13 May 2015

A simple thread pool to run parallel PROSail simulations

In the otb-bv we use the OTB versions of the Prospect and Sail models to perform satellite reflectance simulations of vegetation.

The code for the simulation of a single sample uses the ProSail simulator configured with the satellite relative spectral responses, the acquisition parameters (angles) and the biophysical variables (leaf pigments, LAI, etc.):

ProSailType prosail;
prosail.SetRSR(satRSR);
prosail.SetParameters(prosailPars);
prosail.SetBVs(bio_vars);
auto result = prosail();

A simulation is computationally expensive and it would be difficult to parallelize the code. However, if many simulations are going to be run, it is worth using all the available CPU cores in the machine.

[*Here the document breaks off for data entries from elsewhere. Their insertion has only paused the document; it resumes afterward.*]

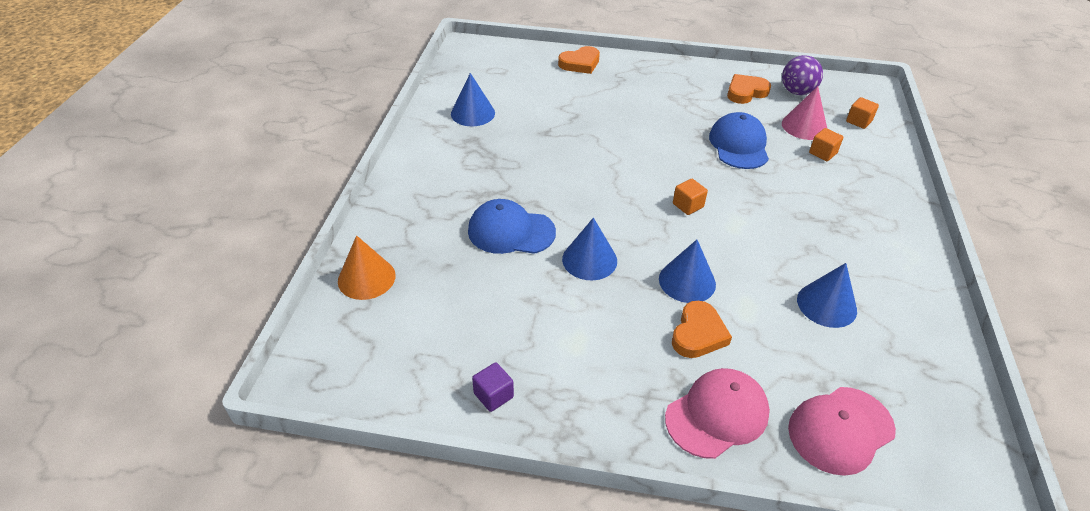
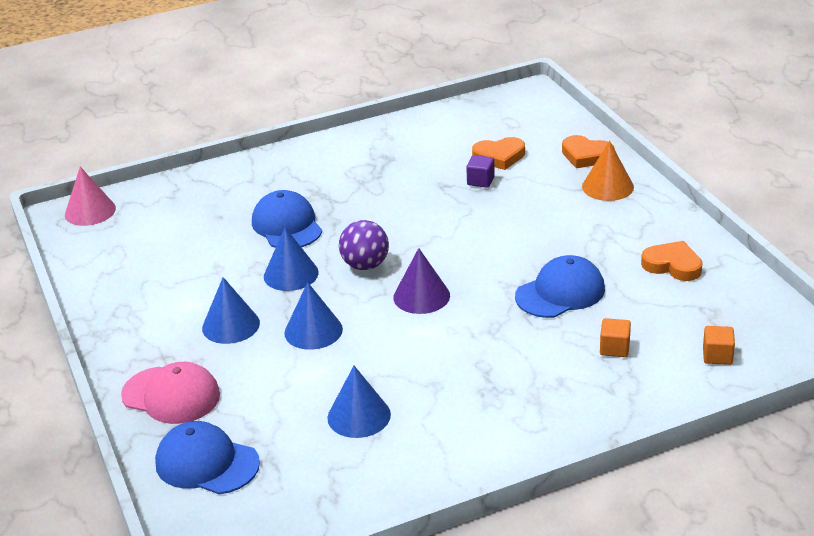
camera: 60 degrees right, 10 degrees down
orange cone [338,235,396,300] -> orange cone moved to [582,141,634,201]
blue cone [451,73,495,126] -> blue cone moved to [202,277,260,344]
purple cube [472,362,514,412] -> purple cube moved to [466,155,495,188]
orange heart [672,301,732,358] -> orange heart moved to [472,137,525,170]
orange cube [673,179,708,215] -> purple cone [393,248,450,314]
purple ball [782,55,823,95] -> purple ball moved to [339,220,389,270]
pink cone [782,86,827,140] -> pink cone moved to [65,167,116,226]
pink cap [788,387,896,476] -> blue cap [155,421,260,494]

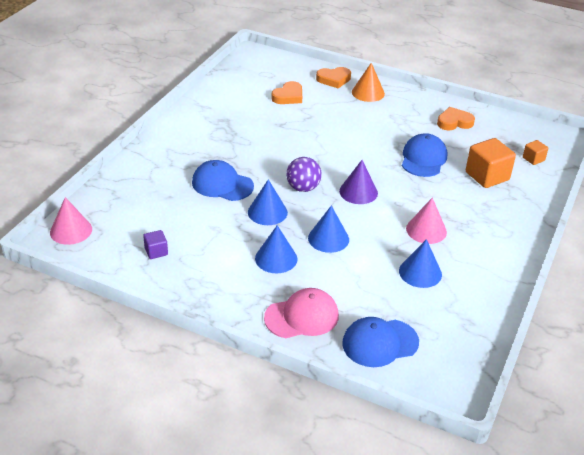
camera: 45 degrees left, 5 degrees up
purple cube [466,155,495,188] -> purple cube moved to [143,230,168,259]
orange cube [600,318,631,357] -> orange cube [466,138,516,188], size x1.93
none -> pink cone [406,197,447,244]

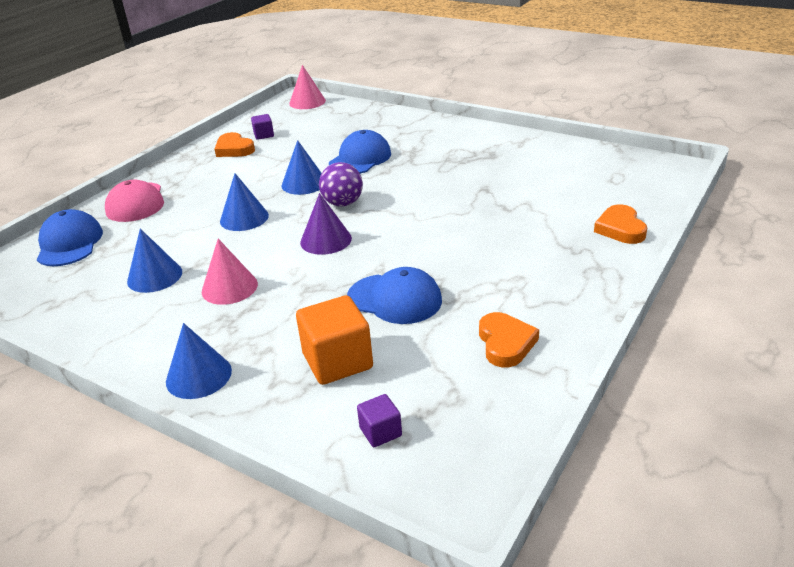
camera: 100 degrees right, 5 degrees down
blue cone [255,225,298,273] -> blue cone moved to [166,323,232,399]
orange heart [271,81,302,104] -> orange heart moved to [215,132,255,157]
orange cone [352,63,385,102] -> none
orange cube [523,140,548,165] -> purple cube [357,394,402,447]

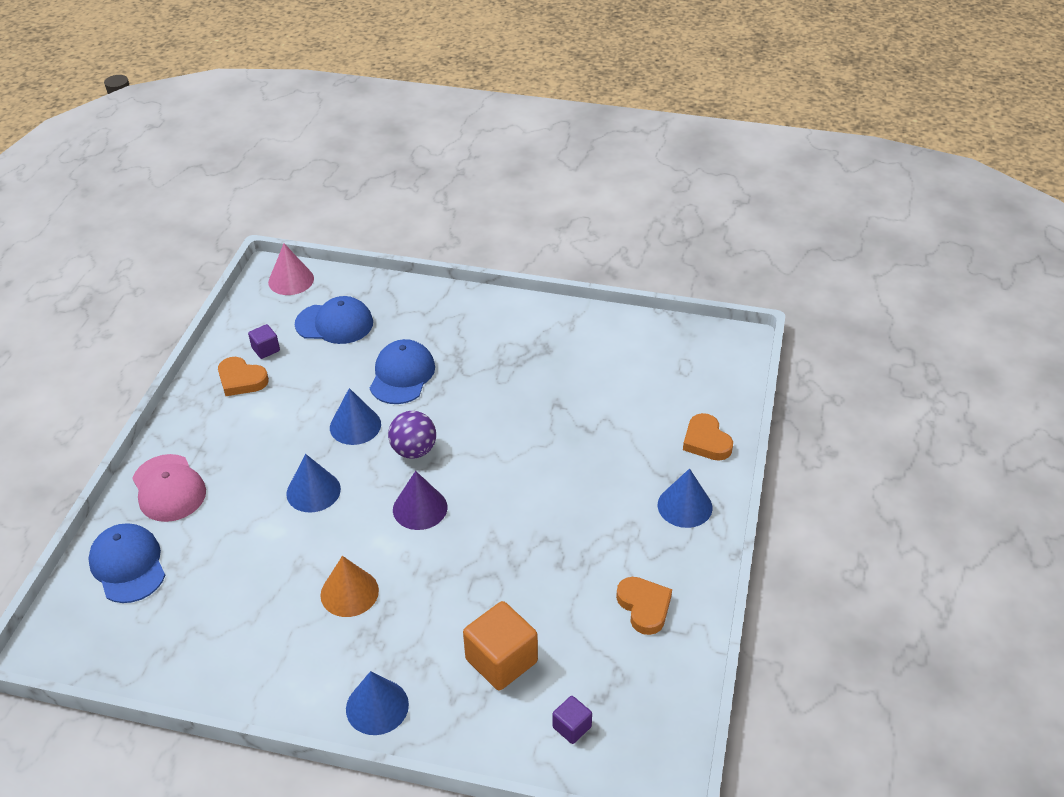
camera: 20 degrees left, 10 degrees up
blue cone [127,229,182,293] -> blue cone moved to [658,468,712,528]
pink cone [202,239,258,305] -> orange cone [320,556,379,617]
blue cap [347,267,442,324] -> blue cap moved to [295,296,373,344]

I show below how using C++11 standard support for threads allows to easily run many simulations in parallel.

Each simulation uses a set of variables given in an input file. We parse the sample file in order to get the input parameters for each sample and we construct a vector of simulations with the appropriate size to store the results.

otbAppLogINFO("Processing simulations ..." << std::endl);
auto bv_vec = parse_bv_sample_file(m_SampleFile);
auto sampleCount = bv_vec.size();
otbAppLogINFO("" << sampleCount << " samples read."<< std::endl);
std::vector<SimulationType> simus{sampleCount};

The simulation function is actually a lambda which will sequentially process a sequence of samples and store the results into the simus vector. We capture by reference the parameters which are the same for all simulations (the satellite relative spectral responses satRSR and the acquisition angles in prosailPars):

auto simulator = [&](std::vector<BVType>::const_iterator sample_first,
                     std::vector<BVType>::const_iterator sample_last,
                     std::vector<SimulationType>::iterator simu_first){
  ProSailType prosail;
  prosail.SetRSR(satRSR);
  prosail.SetParameters(prosailPars);
  while(sample_first != sample_last)
    {
    prosail.SetBVs(*sample_first);
    *simu_first = prosail();
    ++sample_first;
    ++simu_first;
    }
};

We start by figuring out how to split the simulation into concurrent threads. How many cores are there?

auto num_threads = std::thread::hardware_concurrency();
otbAppLogINFO("" << num_threads << " CPUs available."<< std::endl);

So we define the size of the chunks we are going to run in parallel and we prepare a vector to store the threads:

auto block_size = sampleCount/num_threads;
if(num_threads>=sampleCount) block_size = sampleCount;
std::vector<std::thread> threads(num_threads);

Here, I choose to use as many threads as cores available, but this could be changed by a multiplicative factor if we know, for instance that disk I/O will introduce some idle time for each thread.

An now we can fill the vector with the threads that will process every block of simulations :

auto input_start = std::begin(bv_vec);
auto output_start = std::begin(simus);
for(size_t t=0; t<num_threads; ++t)
  {
  auto input_end = input_start;
  std::advance(input_end, block_size);
  threads[t] = std::thread(simulator,
                           input_start,
                           input_end,
                           output_start);
  input_start = input_end;
  std::advance(output_start, block_size);
  }

The std::thread takes the name of the function object to be called, followed by the arguments of this function, which in our case are the iterators to the beginning and the end of the block of samples to be processed and the iterator of the output vector where the results will be stored. We use std::advance to update the iterator positions.

After that, we have a vector of threads which have been started concurrently. In order to make sure that they have finished before trying to write the results to disk, we call join on each thread, which results in waiting for each thread to end:

std::for_each(threads.begin(),threads.end(),
              std::mem_fn(&std::thread::join));
otbAppLogINFO("" << sampleCount << " samples processed."<< std::endl);
for(const auto& s : simus)
  this->WriteSimulation(s);

This may no be the most efficient solution, nor the most general one. Using std::async and std::future would have allowed not to have to deal with block sizes, but in this solution we can easily decide the number of parallel threads that we want to use, which may be useful in a server shared with other users.